### SELECTED PASSAGE
::::::::

I have a USA San Dimas and its a great guitar...one of my favorites. But I wouldn't put too much emphasis on whether its made her or there. Quality control can still be hit and miss. Some of my solder connections weren't great compared to other gits Ive owned.


----------



## Distortion (Sep 16, 2015)

The Fender built Charvels which started about ten years ago will have made in USA on the neck on the front below the Charvel logo. The Made in Japan will have made in Japan on the front also. You will have to look at the MIM which are on the rack right now at L&M. No necks have a serial number. I believe the heel plate you are referring to just says Charvel San Antonio or something along that lines on the heel plate. Does not men they are USA built. Flee bay is full of them plates all with the same serial number.

::::::::

(Dataset records)
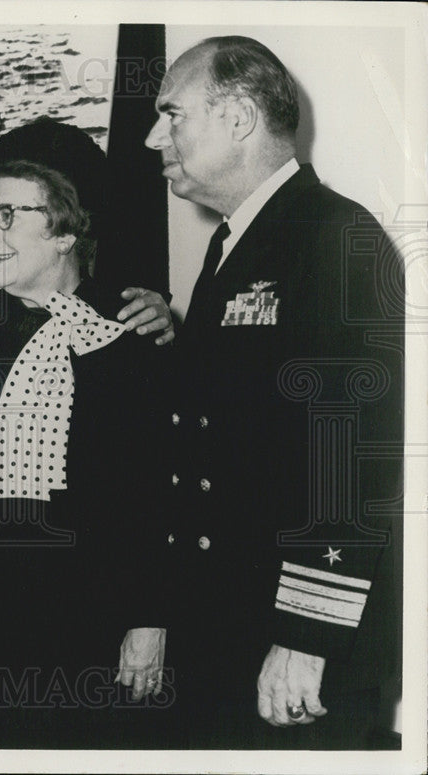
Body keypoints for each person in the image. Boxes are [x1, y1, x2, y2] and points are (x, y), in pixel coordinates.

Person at [145, 37, 403, 748]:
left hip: (292, 648)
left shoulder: (335, 237)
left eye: (172, 114)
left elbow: (350, 453)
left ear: (237, 118)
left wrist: (307, 633)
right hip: (226, 624)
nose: (152, 137)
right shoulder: (236, 244)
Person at [0, 123, 174, 748]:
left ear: (66, 232)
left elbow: (152, 496)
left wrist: (147, 619)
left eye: (9, 215)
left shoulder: (132, 335)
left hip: (92, 619)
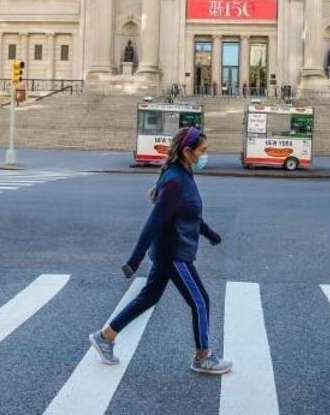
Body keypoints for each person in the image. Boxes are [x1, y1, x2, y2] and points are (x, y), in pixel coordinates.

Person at [89, 126, 232, 375]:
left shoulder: (183, 174)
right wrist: (134, 259)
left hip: (171, 251)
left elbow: (189, 213)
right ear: (188, 151)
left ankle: (105, 337)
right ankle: (203, 357)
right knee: (200, 301)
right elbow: (154, 222)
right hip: (174, 253)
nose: (205, 155)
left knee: (149, 297)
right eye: (203, 150)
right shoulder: (176, 180)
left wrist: (209, 234)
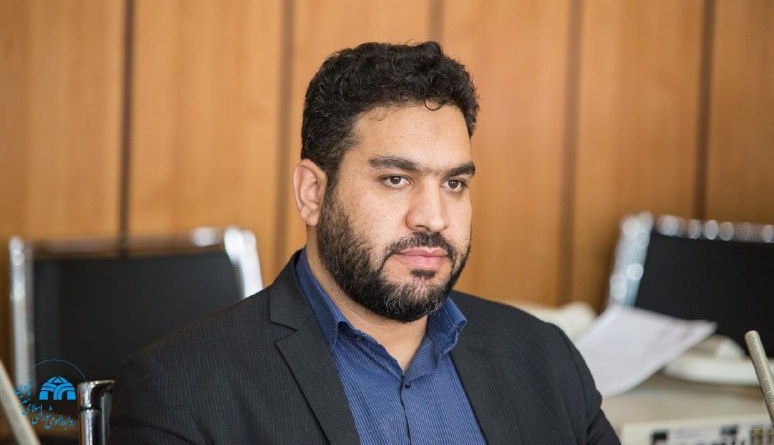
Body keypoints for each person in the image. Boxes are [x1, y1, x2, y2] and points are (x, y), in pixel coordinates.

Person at [110, 42, 619, 444]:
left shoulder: (544, 357)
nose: (434, 217)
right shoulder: (182, 388)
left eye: (454, 183)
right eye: (396, 179)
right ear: (313, 193)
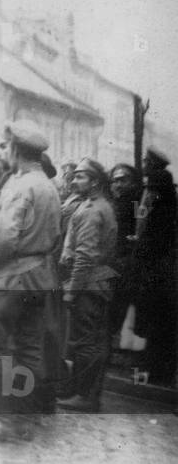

::::::::

### PROBLEMS TO WORK ON
1. Copy the passage of the Charvel guitar discussion starting at "The Fender built" and ending at "same serial number.".
2. Proceed with the Charvel guitar discussion from the point where it stops.

### RESPONSES
1.
The Fender built Charvels which started about ten years ago will have made in USA on the neck on the front below the Charvel logo. The Made in Japan will have made in Japan on the front also. You will have to look at the MIM which are on the rack right now at L&M. No necks have a serial number. I believe the heel plate you are referring to just says Charvel San Antonio or something along that lines on the heel plate. Does not men they are USA built. Flee bay is full of them plates all with the same serial number.

2.
----------



## Diablo (Dec 20, 2007)

On my san dimas, the only markings it has are: 1) small "made in USA" on the bottom of the charvel headstock logo. 2) heel plate.
I bought mine new from L&M but its amazing how easy it would be to fake/"upgrade" one of these.


----------



## Rollin Hand (Jul 12, 2012)

Even if it is a "partscaster" put together with MIJ/MIM parts, it uis likely a decent deal. Line up the costs of the parts used on eBay, and you'll see what I meant. You won't get out of there with a neck and body alone for much less than $750.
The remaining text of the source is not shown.